Establish the number of lines below that contain the string "Landowner". State that number alone.

— Data for this exercise —
..........

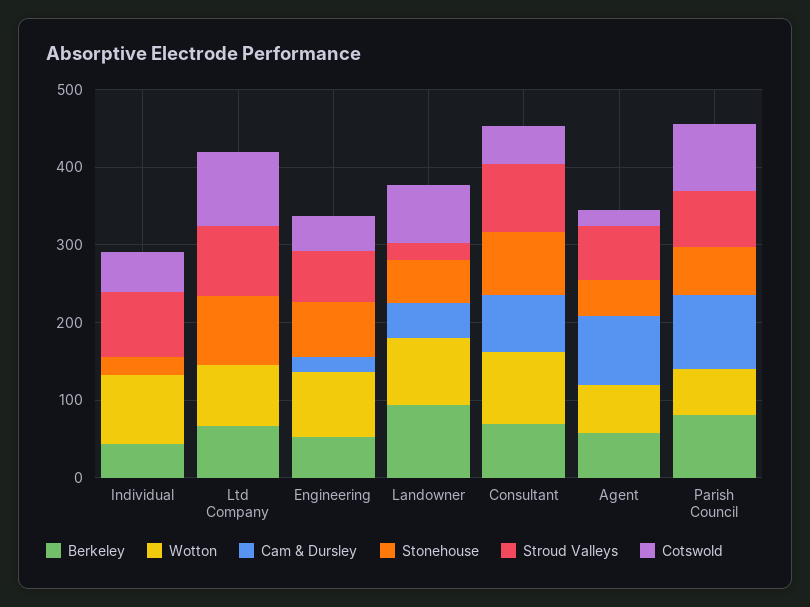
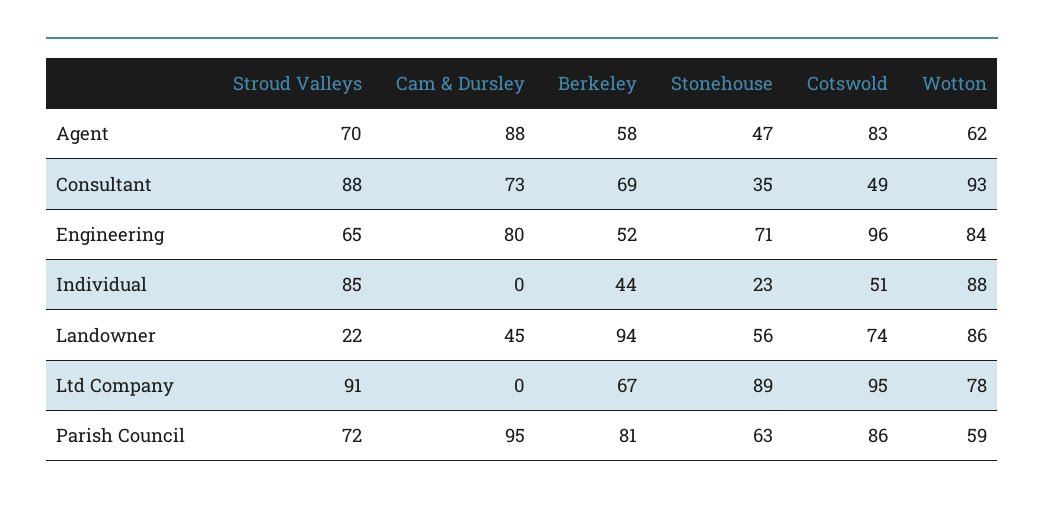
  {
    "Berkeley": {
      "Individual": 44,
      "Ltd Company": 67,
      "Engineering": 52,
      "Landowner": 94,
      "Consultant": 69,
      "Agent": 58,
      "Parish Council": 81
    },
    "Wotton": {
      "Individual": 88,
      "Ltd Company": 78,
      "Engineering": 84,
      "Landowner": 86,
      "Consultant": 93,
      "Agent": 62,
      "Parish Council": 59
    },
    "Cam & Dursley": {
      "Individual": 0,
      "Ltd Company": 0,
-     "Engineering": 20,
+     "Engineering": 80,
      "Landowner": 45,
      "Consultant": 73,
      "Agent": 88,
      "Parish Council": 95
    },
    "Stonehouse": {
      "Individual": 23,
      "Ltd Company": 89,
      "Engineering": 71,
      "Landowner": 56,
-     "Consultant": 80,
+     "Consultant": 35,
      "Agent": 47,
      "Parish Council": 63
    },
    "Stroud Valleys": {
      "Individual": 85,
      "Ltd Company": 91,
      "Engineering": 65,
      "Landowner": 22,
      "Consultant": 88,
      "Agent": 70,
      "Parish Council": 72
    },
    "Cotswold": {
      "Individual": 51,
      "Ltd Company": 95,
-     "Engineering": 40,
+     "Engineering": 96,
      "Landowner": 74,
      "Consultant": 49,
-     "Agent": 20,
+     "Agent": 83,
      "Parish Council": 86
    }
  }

..........

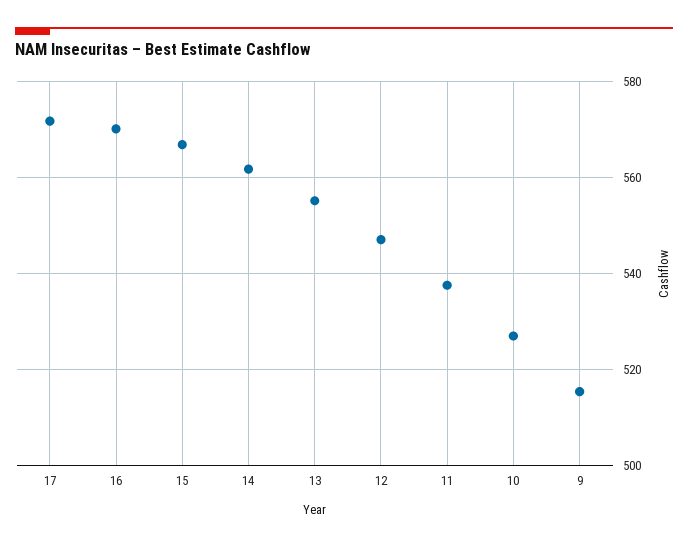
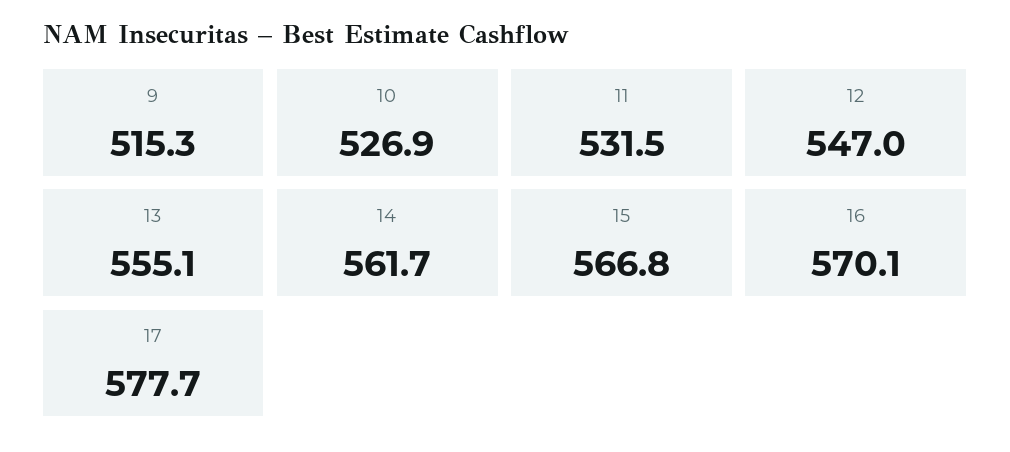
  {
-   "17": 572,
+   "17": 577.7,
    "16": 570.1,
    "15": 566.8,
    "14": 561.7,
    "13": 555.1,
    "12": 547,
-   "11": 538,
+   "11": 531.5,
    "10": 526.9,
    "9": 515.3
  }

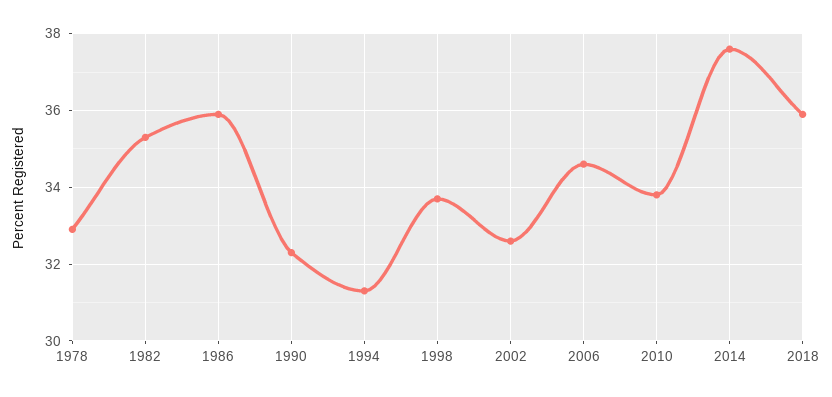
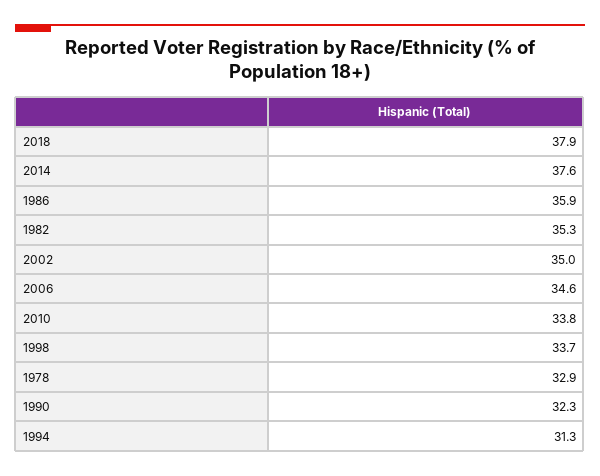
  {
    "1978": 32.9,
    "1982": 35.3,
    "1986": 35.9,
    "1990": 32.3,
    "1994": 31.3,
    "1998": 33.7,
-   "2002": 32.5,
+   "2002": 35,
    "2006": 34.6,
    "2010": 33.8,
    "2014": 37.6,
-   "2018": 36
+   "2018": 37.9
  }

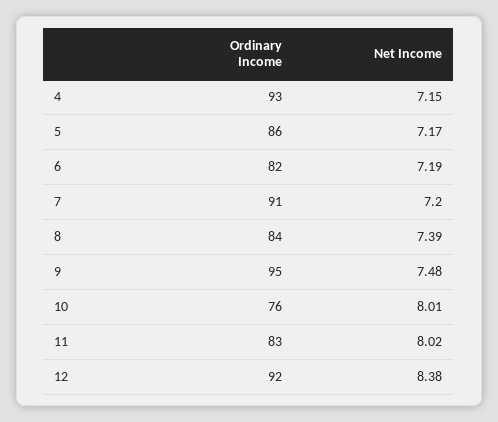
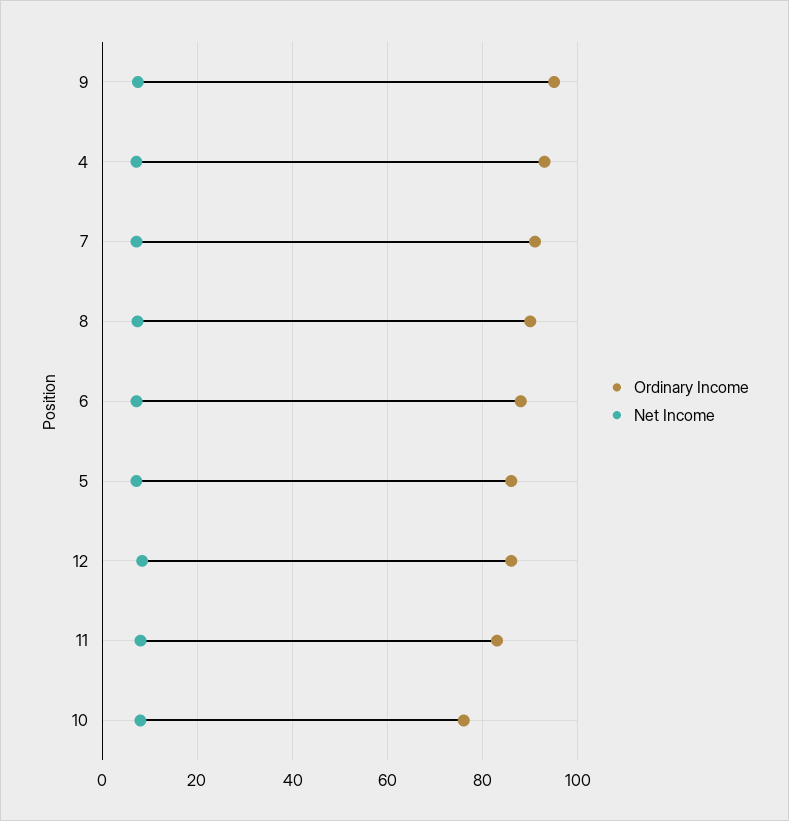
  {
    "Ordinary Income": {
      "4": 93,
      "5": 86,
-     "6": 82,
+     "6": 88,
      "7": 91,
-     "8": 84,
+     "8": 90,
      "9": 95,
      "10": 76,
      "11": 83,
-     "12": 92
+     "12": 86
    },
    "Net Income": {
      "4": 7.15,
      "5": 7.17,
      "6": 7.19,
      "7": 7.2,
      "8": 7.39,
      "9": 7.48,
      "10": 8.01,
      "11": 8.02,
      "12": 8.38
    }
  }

..........

— Exercise response —
6